Kellen tossed a grin back at Angela. “Well, aren’t you clever as a hoot owl. Why didn’t I think of using a translation app before now?”
“Because you are an ignorant western infant.” The computer voice coming from the tinny com speaker didn’t have much inflection, but the woman was smiling. Still with her eyes closed, but her face was content. She didn’t mean her words as an insult, and Angela suddenly realized that Kellen and this woman had talked before. Or, well, communicated. Even without speaking the same language and with no translation. Library magic? Or Kellen magic?
“Ah, Granny might talk trash, but she don’t mind it when I come bother her,” he said.
“The ignorant boy is right. I enjoy his company. He feeds my old Ghufran until she is fat and in love with him.”
Angela kept her gaze locked on the cat, but the skin around her eyes felt hot, and she was pretty sure she was blushing. Not because of the L word. Or because he was looking right at her and grinning that sly, deep-dimpled grin, like he knew every thought in her head.
Definitely not because the granny lady punctuated the awkward moment with a low chuckle. “Girl, Ghufran especially likes to be rubbed between the ears.” She moved her creaky hand, leaving the path clear to all that thick, strokable fur.
Angela hesitated. Sure, the cat looked impossibly soft. But also fangy and predatory and annoyed. And it was sitting on a person’s lap. Definitely within a personal-space sphere. No touchy. These things were drilled into all kids whose mentors didn’t want them to die an early viral, communicable, and hemorrhagic death.
Kellen apparently felt no compunction. Angela tried not to think what that said about his upbringing. He leaned in and rubbed Ghufran, not on her dome-shaped head but beneath the chin. The cat snuggled its head into his touch and purred so loud, the sound was almost mechanical.
“See?” he told Angela. “It’s okay. She won’t hurt you. She digs the attention.”

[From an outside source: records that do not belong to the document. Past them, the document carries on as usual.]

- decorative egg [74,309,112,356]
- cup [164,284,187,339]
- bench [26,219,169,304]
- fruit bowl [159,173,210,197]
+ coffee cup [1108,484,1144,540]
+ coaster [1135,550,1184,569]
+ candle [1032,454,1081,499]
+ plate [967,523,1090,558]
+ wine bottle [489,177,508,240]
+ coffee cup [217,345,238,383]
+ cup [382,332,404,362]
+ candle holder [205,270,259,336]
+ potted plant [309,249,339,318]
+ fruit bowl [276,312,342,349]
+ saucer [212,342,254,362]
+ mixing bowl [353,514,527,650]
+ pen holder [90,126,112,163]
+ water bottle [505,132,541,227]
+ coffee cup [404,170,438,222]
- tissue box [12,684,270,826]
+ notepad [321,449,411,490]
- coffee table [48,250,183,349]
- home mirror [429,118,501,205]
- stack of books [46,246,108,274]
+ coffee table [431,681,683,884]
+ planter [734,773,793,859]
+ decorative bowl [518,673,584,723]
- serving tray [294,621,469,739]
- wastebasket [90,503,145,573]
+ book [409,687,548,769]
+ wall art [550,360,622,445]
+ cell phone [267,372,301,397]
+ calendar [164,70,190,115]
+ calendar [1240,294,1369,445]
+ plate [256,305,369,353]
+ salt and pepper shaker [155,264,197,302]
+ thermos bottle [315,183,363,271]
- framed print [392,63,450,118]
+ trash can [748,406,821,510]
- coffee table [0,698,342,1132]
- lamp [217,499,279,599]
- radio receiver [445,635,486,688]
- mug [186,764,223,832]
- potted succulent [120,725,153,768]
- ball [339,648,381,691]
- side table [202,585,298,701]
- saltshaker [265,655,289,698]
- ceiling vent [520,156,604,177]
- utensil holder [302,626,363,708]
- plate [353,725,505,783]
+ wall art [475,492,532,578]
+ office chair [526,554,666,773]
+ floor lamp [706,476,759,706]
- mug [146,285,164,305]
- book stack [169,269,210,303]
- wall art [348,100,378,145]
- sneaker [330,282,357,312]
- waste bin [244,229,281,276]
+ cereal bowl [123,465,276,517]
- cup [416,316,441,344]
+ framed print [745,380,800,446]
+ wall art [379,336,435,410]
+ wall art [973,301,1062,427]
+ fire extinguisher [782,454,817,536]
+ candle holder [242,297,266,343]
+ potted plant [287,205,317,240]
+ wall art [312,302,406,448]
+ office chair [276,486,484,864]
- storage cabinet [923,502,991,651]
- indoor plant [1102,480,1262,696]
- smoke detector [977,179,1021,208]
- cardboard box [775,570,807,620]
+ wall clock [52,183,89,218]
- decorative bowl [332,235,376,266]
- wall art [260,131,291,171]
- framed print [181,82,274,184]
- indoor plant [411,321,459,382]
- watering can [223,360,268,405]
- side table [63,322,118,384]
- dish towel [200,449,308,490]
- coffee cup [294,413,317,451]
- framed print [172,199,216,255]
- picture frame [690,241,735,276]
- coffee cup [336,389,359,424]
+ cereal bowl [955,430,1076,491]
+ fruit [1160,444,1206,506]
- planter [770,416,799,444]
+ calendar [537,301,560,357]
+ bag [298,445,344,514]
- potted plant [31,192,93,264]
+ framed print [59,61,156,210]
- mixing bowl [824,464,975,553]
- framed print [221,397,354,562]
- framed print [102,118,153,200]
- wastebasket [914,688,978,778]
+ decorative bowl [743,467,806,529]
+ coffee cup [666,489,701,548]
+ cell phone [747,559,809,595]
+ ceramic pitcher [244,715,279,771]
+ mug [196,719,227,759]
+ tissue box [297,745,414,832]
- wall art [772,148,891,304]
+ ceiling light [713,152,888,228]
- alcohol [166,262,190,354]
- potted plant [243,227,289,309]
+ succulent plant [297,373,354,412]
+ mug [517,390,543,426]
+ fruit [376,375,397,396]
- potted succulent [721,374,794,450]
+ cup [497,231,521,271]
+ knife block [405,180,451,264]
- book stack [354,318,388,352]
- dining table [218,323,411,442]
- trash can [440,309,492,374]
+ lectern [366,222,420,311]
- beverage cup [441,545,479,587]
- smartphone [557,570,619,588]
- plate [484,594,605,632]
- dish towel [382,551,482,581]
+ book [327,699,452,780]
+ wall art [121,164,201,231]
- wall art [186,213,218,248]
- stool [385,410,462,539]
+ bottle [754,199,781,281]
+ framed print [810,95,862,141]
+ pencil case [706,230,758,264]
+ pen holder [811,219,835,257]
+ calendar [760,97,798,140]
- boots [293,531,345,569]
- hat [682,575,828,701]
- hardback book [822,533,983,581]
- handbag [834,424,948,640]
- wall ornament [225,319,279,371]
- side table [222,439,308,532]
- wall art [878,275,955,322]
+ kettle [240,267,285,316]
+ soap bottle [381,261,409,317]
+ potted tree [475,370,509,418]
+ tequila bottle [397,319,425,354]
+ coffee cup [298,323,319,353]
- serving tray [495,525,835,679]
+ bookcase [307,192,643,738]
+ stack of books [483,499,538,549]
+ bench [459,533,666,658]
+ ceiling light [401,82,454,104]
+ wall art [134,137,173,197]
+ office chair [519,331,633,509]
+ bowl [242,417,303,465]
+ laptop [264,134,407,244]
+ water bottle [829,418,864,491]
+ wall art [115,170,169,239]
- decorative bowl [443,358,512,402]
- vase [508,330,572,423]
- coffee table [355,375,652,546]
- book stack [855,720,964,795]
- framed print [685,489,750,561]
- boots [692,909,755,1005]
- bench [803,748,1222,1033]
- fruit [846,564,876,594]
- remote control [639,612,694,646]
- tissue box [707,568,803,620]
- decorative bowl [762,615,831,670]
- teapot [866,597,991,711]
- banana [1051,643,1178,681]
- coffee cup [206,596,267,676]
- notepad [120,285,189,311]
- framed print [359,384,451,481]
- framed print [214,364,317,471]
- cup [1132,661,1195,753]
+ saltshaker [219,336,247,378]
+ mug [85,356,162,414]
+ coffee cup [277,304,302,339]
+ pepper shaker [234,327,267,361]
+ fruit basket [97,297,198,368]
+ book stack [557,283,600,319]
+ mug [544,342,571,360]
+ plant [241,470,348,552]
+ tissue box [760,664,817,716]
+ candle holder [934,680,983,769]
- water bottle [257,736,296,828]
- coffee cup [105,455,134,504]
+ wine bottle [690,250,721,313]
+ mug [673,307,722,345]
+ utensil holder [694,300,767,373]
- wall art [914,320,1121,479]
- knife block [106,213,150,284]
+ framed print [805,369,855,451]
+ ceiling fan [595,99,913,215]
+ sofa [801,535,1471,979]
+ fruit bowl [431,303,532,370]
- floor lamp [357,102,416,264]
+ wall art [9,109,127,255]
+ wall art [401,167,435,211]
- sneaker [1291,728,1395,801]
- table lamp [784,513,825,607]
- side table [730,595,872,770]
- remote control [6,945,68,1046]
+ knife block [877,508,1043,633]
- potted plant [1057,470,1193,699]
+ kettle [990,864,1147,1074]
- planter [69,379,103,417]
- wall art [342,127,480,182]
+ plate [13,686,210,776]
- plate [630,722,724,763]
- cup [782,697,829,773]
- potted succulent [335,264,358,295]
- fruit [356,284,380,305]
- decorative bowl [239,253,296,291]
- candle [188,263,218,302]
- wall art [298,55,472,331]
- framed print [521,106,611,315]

It…did. Angela took her time, but her hand did eventually find its way to the cat’s head. The fur felt amazing, like the best and most expensive synthwool, only made better by the warmth and purring vibration and…breathing. The cat was breathing. Angela wasn’t sure why this fact should so surprise or affect her. Respiration was one of the eight basic functions of living organisms, a component part of the definition of life. But words in a lesson had nothing on literally putting her hand on such a creature, feeling it doing all that living right there, with her and beside her.
“Wow.”
The com translated her one-word reaction, and Granny laughed. “She likes you, girl with no name.”
“Apologies. My name is Angela Neko,” she said, flushing at Granny’s implicit rebuke. First impressions, oops. She should have introduced herself right off. A mistake like that could cost a corporation its contracts, a country its peace.
“You are a MIST student?”
“We both are.” Angela, not wanting to stop her petting, indicated Kellen with a tip of her head.
“Where in the world makes a name like Neko?”
“She means are you another Texas redneck like me,” he joked, but there was an edge, buried deep. Most of the time it seemed like he took all these slights in stride, but Angela fancied she could see through his humor and thick skin. Every barb imbedded. Deep. She wondered what that did to someone, day after day, in a kind of enforced solitude. Clearly, it made him seek connection with strangers, like the assistant librarian’s granny. Maybe also with her?
“It’s a portmanteau name,” she said. “My parents are internationalists, Neeraf and Himiko. The phonemes Ne and Ko become Neko, since I, of course, am neither Bengali nor Japanese. I was born in Minneapolis.”
“You were born to the MIST.” That was exactly how people in her world said it: born to the MIST. Not born with talent or destined to be accepted to the academy but born to the MIST. As if the Mustaqbal Institute was mythological Avalon or something. As if she were magical or preordained just because of her DNA or her parents’ ambitions.
Correction: her ambitions. She hadn’t seen her parents in ten years. This was all on her now.